0

I have a script that counts the frequency of words and saves the results to a json file. When it is run again, it reads the existing json file, combines the results, then re-writes the json file. This can happen repeatedly within a request, and there can be many simultaneous requests, so I used flock() to try to prevent errors. I let it run for a while yesterday and got good data but this morning I checked and the file was corrupt. (still a good text file, but the json was broken.)

Here are the relevant parts of my code:

if(is_file('/home/myuser/public_html/word_counts.json'))
  {
    $prevoius_counts=json_decode(file_get_contents('/home/myuser/public_html/word_counts.json'),true);
  }
if(!$prevoius_counts)  
  {
    $prevoius_counts=array();
  } 
$new_counts=count_words($item->Description,$item->IDENTIFIER); //Creates an array like: array('the'=>20,'it'=>15,'spectacular'=>1);
$combined_counts=sum_associatve(array($new_counts,$prevoius_counts)); like array_merge, but sums duplicate keys instead of overwriting.

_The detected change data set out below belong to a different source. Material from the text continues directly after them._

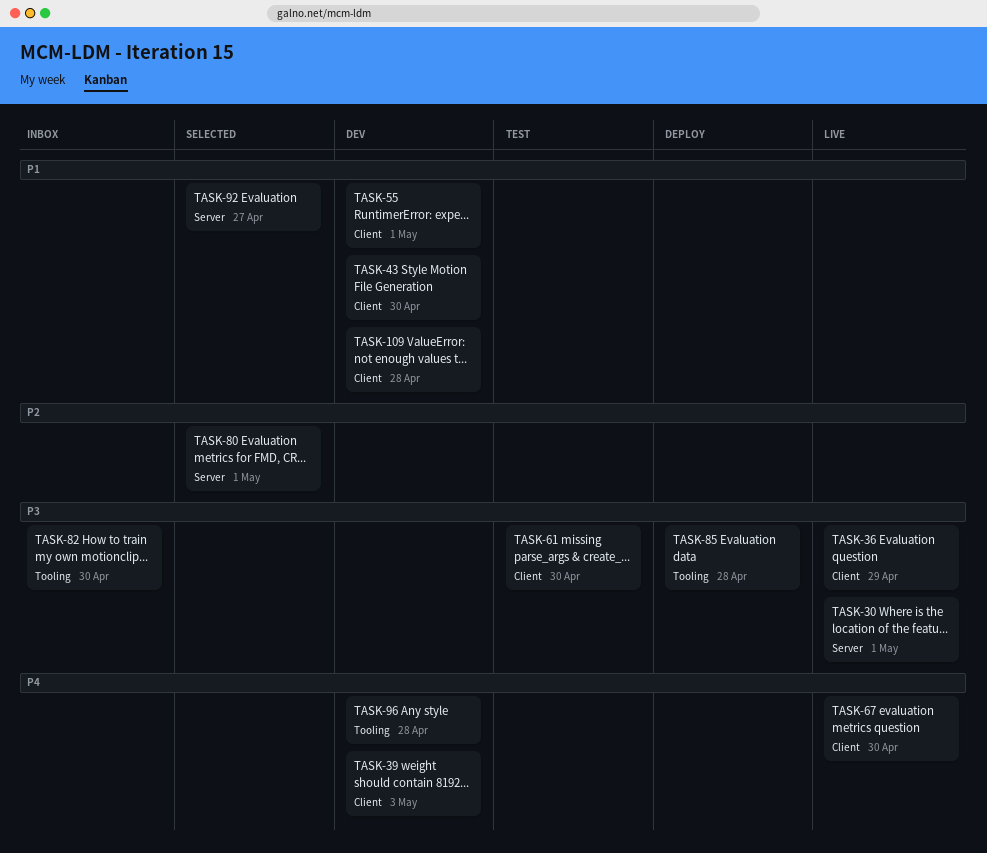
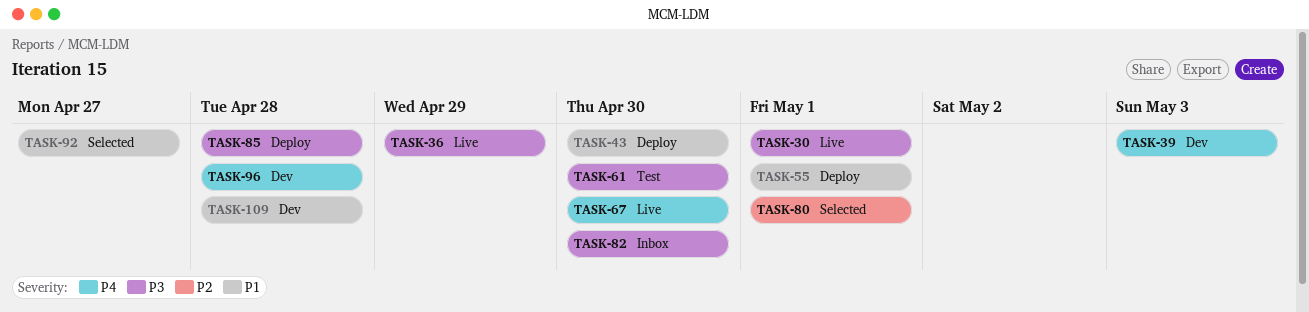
TASK-43, status: Dev -> Deploy
TASK-55, status: Dev -> Deploy

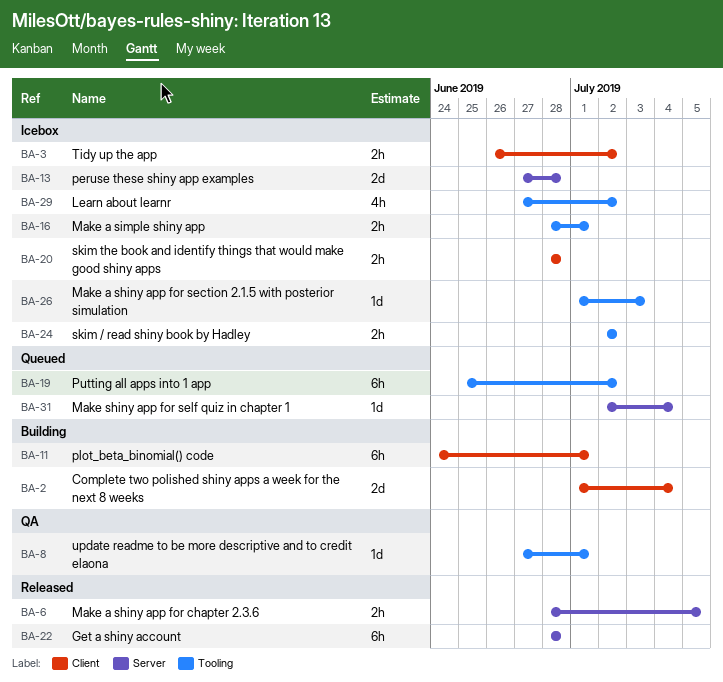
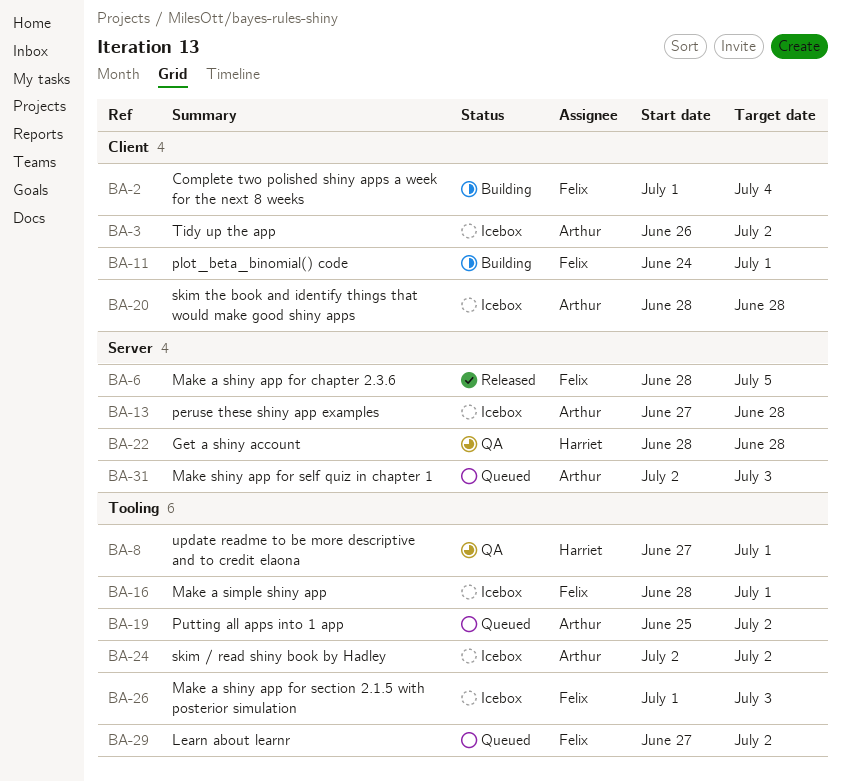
BA-22, status: Released -> QA
BA-29, status: Icebox -> Queued
BA-31, due: Jul 4 -> Jul 3

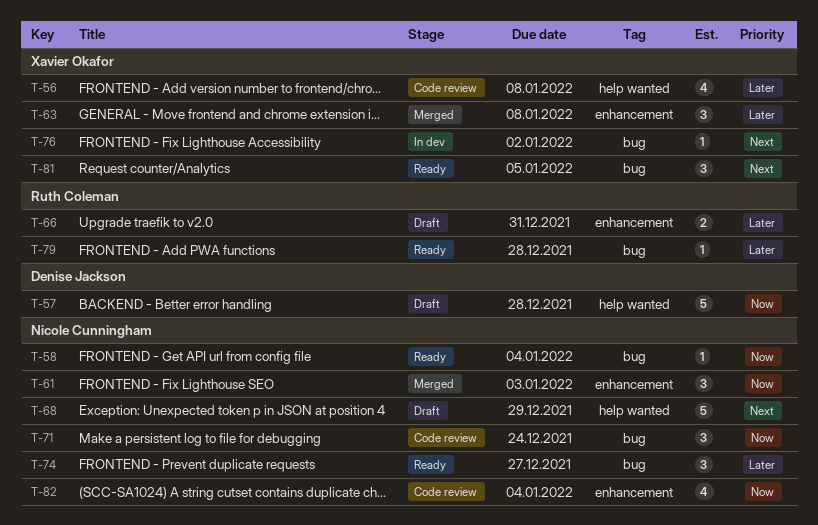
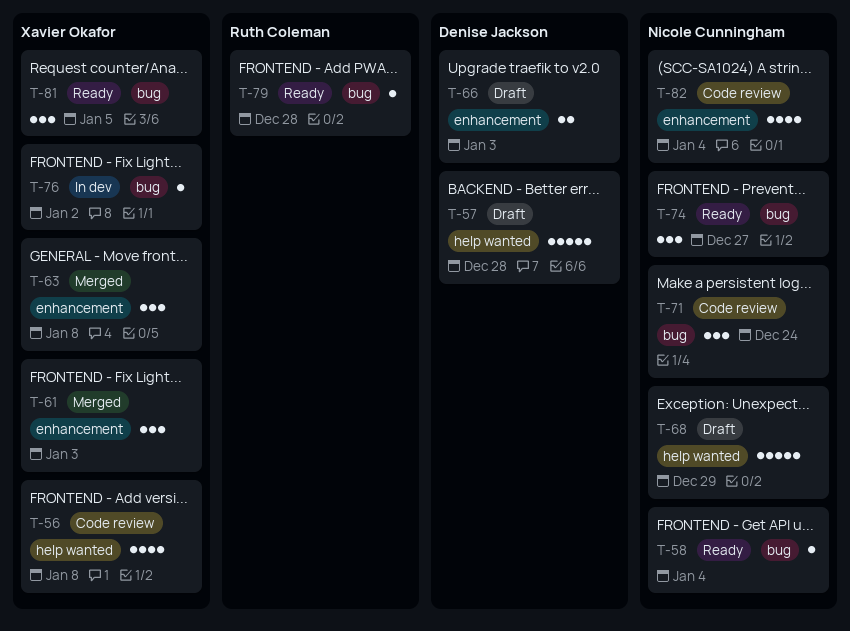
T-61, owner: Nicole Cunningham -> Xavier Okafor
T-66, owner: Ruth Coleman -> Denise Jackson
T-66, due: Dec 31 -> Jan 3

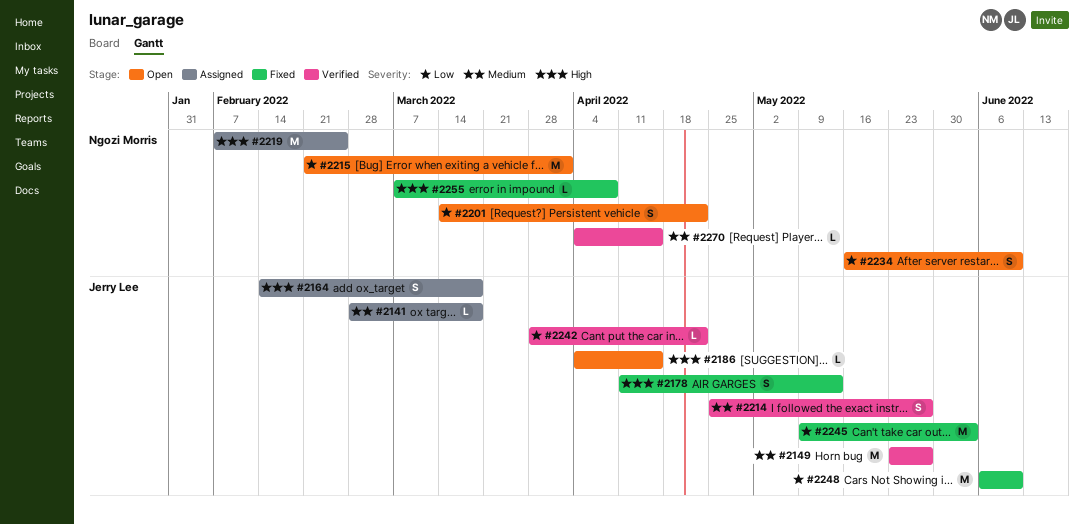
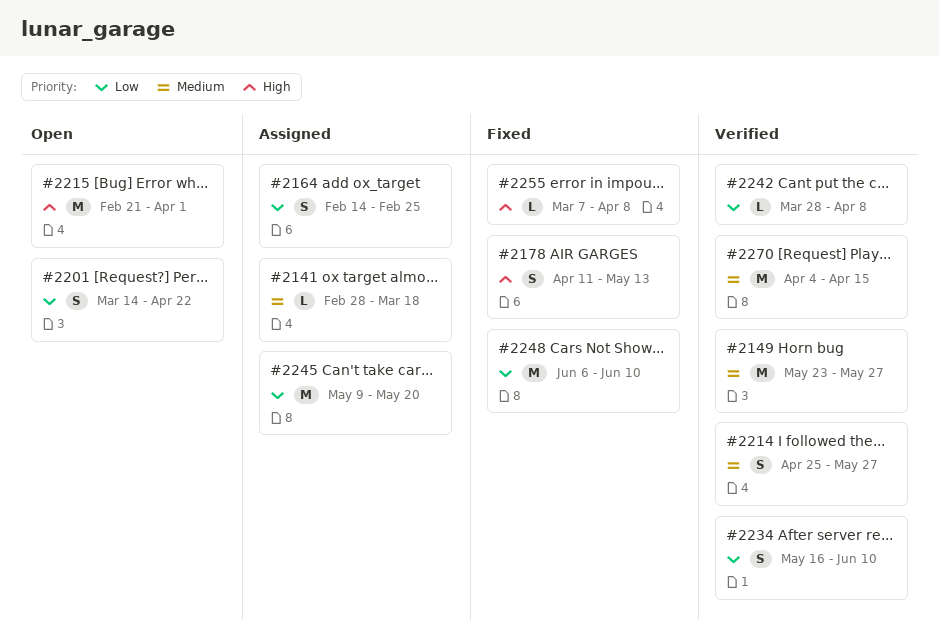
#2164, priority: High -> Low
#2164, due: Mar 18 -> Feb 25
#2186: present -> none
#2215, priority: Low -> High
#2219: present -> none
#2234, status: Open -> Verified
#2242, due: Apr 22 -> Apr 8
#2245, status: Fixed -> Assigned
#2245, due: Jun 3 -> May 20
#2270, estimate: L -> M

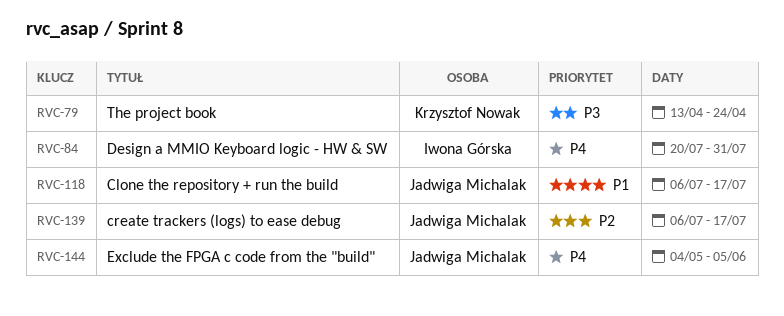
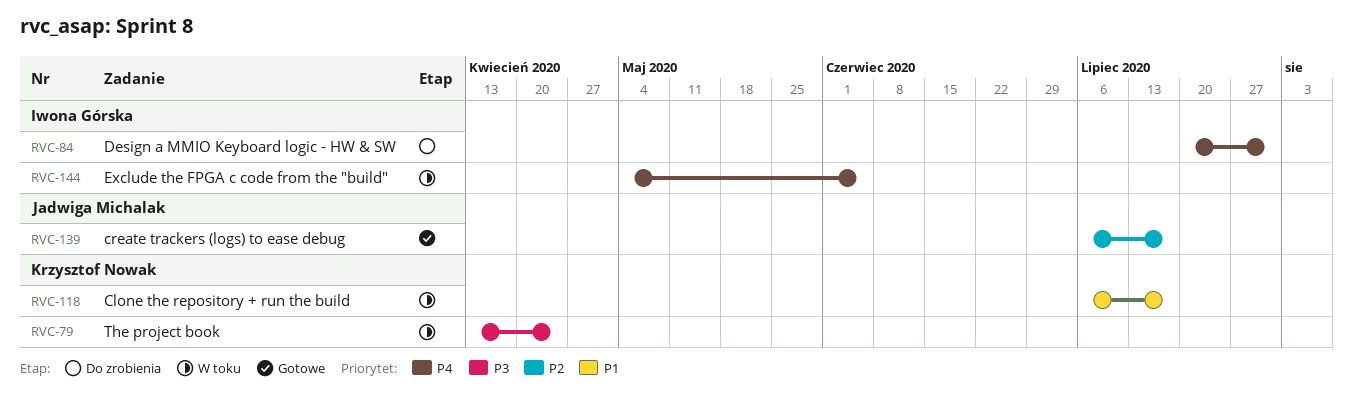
RVC-118, owner: Jadwiga Michalak -> Krzysztof Nowak
RVC-144, owner: Jadwiga Michalak -> Iwona Górska

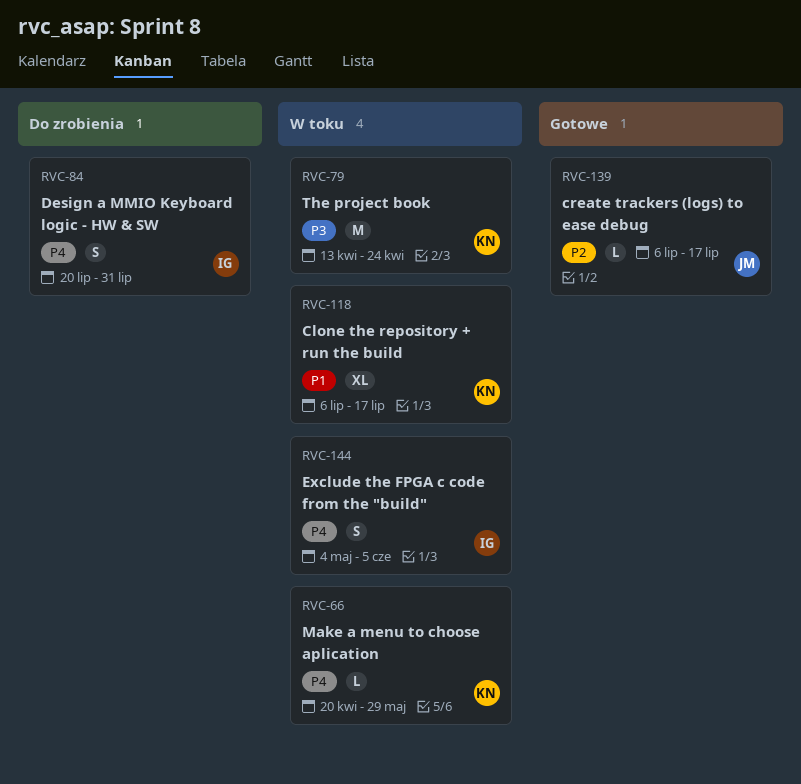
RVC-66: none -> present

$fh=fopen('/home/myuser/public_html/word_counts.json','c'); //this will always be over-written with new data, but the "c" prevents it from being truncated to 0 bytes
if (flock($fh, LOCK_EX)) 
  {
    fwrite($fh, json_encode($combined_counts));
    flock($fh, LOCK_UN);    // release the lock
  }
fclose($fh);

function count_words($description,$unique=null){
// /([\s_;?!\/\(\)\[\]{}<>\r\n"]|\.$|(?<=\D)[:,.\-]|[:,.\-](?=\D))/
// /([\s\-_,:;?!\/\(\)\[\]{}<>\r\n"]|(?<!\d)\.(?!\d))/
// http://rick.measham.id.au/paste/explain.pl?regex=
// http://stackoverflow.com/questions/20006448
    $to_be_counted=strtolower($description);
    $to_be_counted.=' BLOCKS '.$unique;
    $words=preg_split('/([\s_;?!\/\(\)\[\]{}<>\r\n"]|\.$|(?<=\D)[:,.]|[:,.](?=\D))/', $to_be_counted, null, PREG_SPLIT_NO_EMPTY);
    return array_count_values ($words);
  }

  function sum_associatve($arrays){
    $sum = array();
    foreach ($arrays as $array) {
        foreach ($array as $key => $value) {
            if (isset($sum[$key])) {
                $sum[$key] += $value;
            } else {
                $sum[$key] = $value;
            }
        }
    } 
    return $sum;
}

Since it works for a while but finally writes bad json, I don't know if it's a file locking problem, or if I have some issue where the json_encode is returning bad data...?

TecBrat
  • 3,643
  • 3
  • 28
  • 45
  • I am testing it now with `ftruncate();` added before my `fwrite();` I might have my own answer. – TecBrat Nov 20 '13 at 15:11

1 Answers1

0

This seems to be working, but I'm still not 100% sure it's getting everything:

if (flock($fh, LOCK_EX)) 
  {
    ftruncate($fh, 0);
    fwrite($fh, json_encode($combined_counts));
    flock($fh, LOCK_UN);    // release the lock
  }
fclose($fh);
TecBrat
  • 3,643
  • 3
  • 28
  • 45